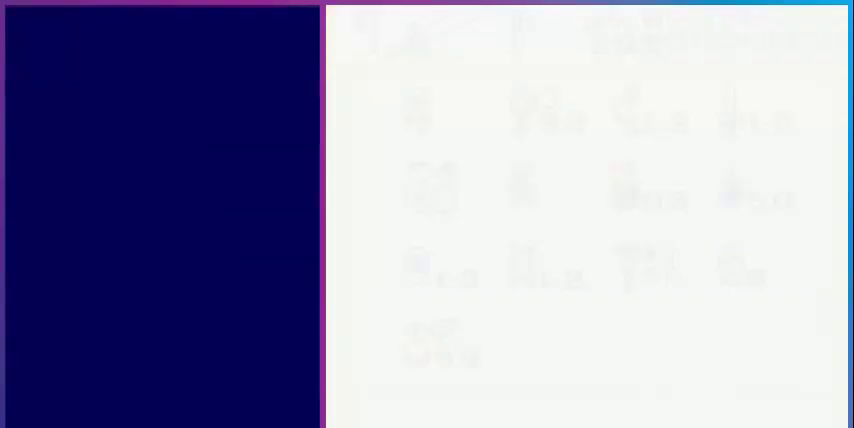
{"buttons": ["DPAD_LEFT"], "events": []}
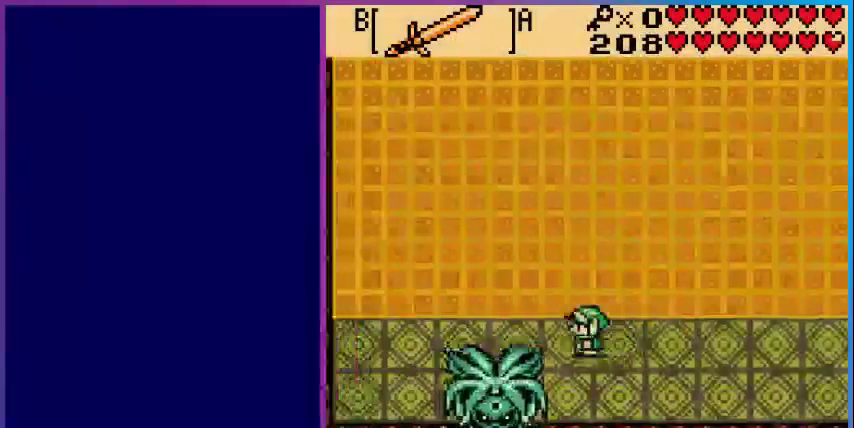
{"buttons": [], "events": [[80, "A", "down"], [200, "DPAD_LEFT", "up"], [280, "A", "up"]]}
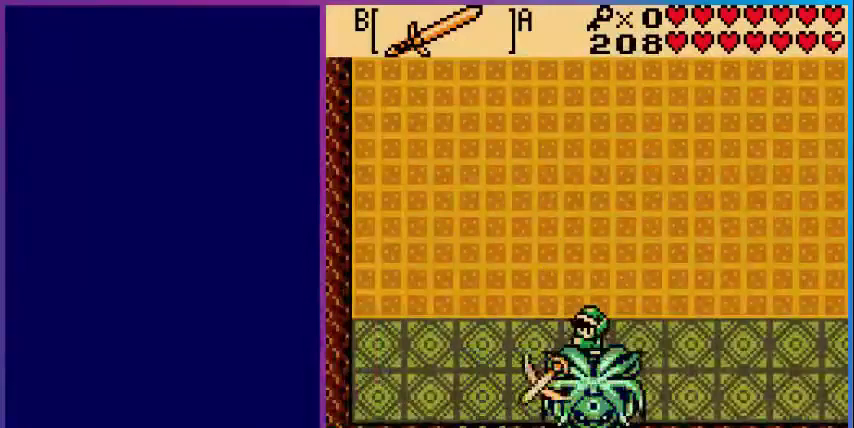
{"buttons": ["DPAD_UP"], "events": [[480, "DPAD_UP", "down"]]}
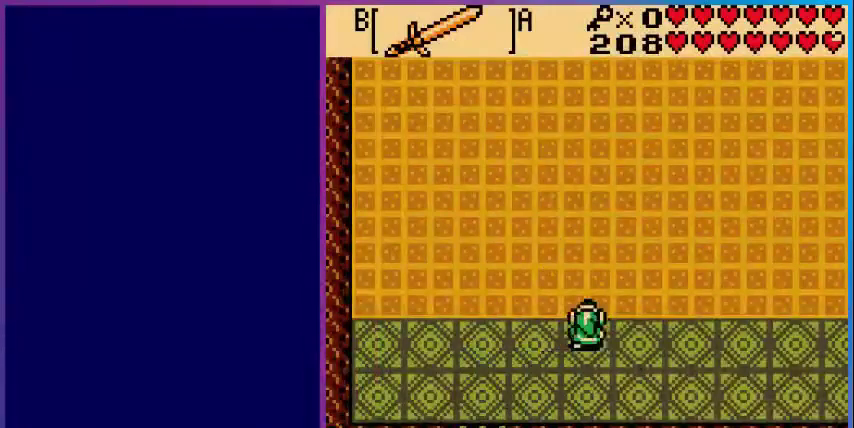
{"buttons": ["DPAD_RIGHT"], "events": [[320, "DPAD_RIGHT", "down"], [360, "DPAD_UP", "up"]]}
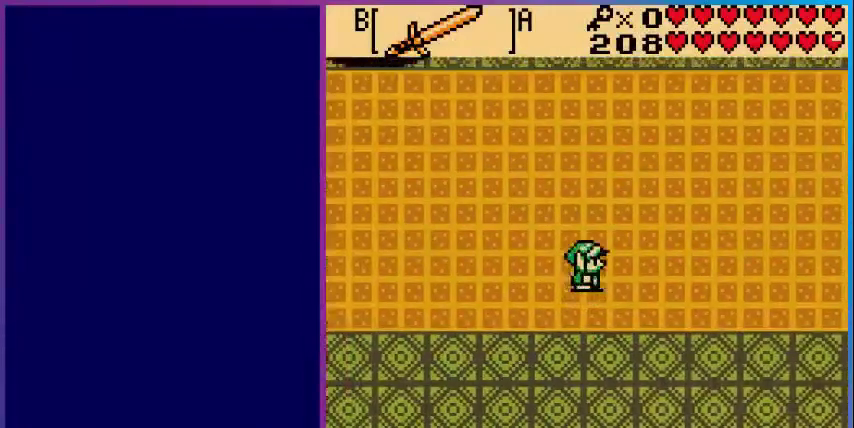
{"buttons": ["DPAD_UP"], "events": [[200, "DPAD_RIGHT", "up"], [200, "DPAD_UP", "down"]]}
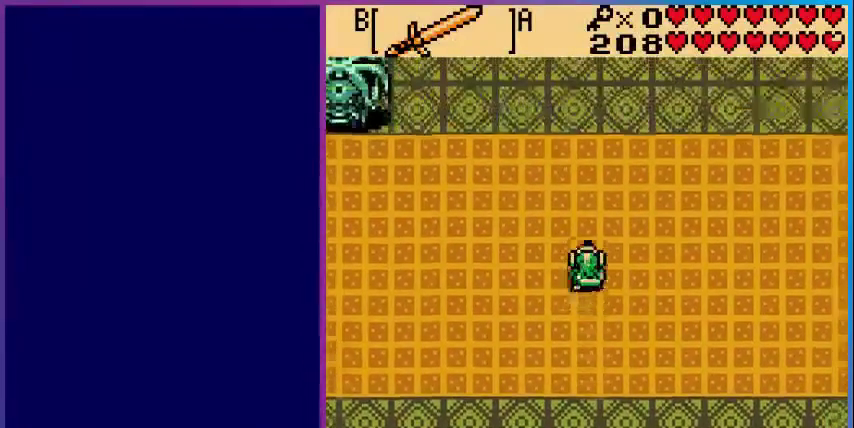
{"buttons": ["A", "DPAD_UP"], "events": [[80, "DPAD_LEFT", "down"], [480, "A", "down"], [480, "DPAD_LEFT", "up"]]}
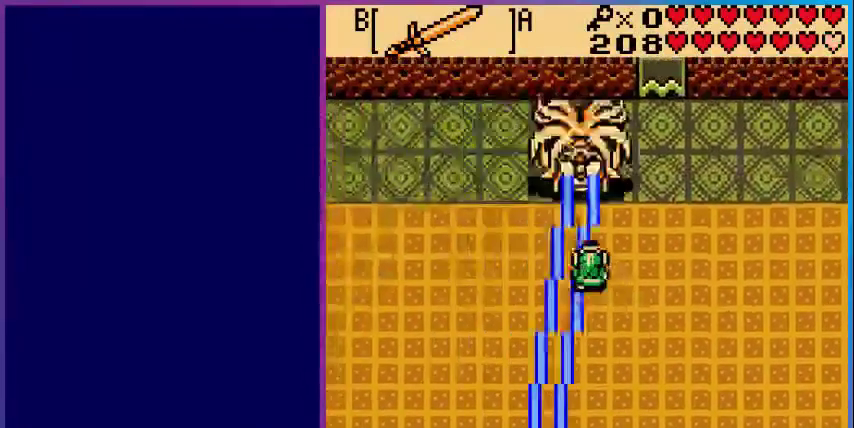
{"buttons": ["DPAD_UP"], "events": [[40, "DPAD_UP", "up"], [120, "A", "up"], [480, "DPAD_UP", "down"]]}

WORK TASK:
The result should be a word-for-word restatement of all the data, without images.

ANSWER BOX:
{"buttons": ["DPAD_LEFT"], "events": []}
{"buttons": [], "events": [[80, "A", "down"], [200, "DPAD_LEFT", "up"], [280, "A", "up"]]}
{"buttons": ["DPAD_UP"], "events": [[480, "DPAD_UP", "down"]]}
{"buttons": ["DPAD_RIGHT"], "events": [[320, "DPAD_RIGHT", "down"], [360, "DPAD_UP", "up"]]}
{"buttons": ["DPAD_UP"], "events": [[200, "DPAD_RIGHT", "up"], [200, "DPAD_UP", "down"]]}
{"buttons": ["A", "DPAD_UP"], "events": [[80, "DPAD_LEFT", "down"], [480, "A", "down"], [480, "DPAD_LEFT", "up"]]}
{"buttons": ["DPAD_UP"], "events": [[40, "DPAD_UP", "up"], [120, "A", "up"], [480, "DPAD_UP", "down"]]}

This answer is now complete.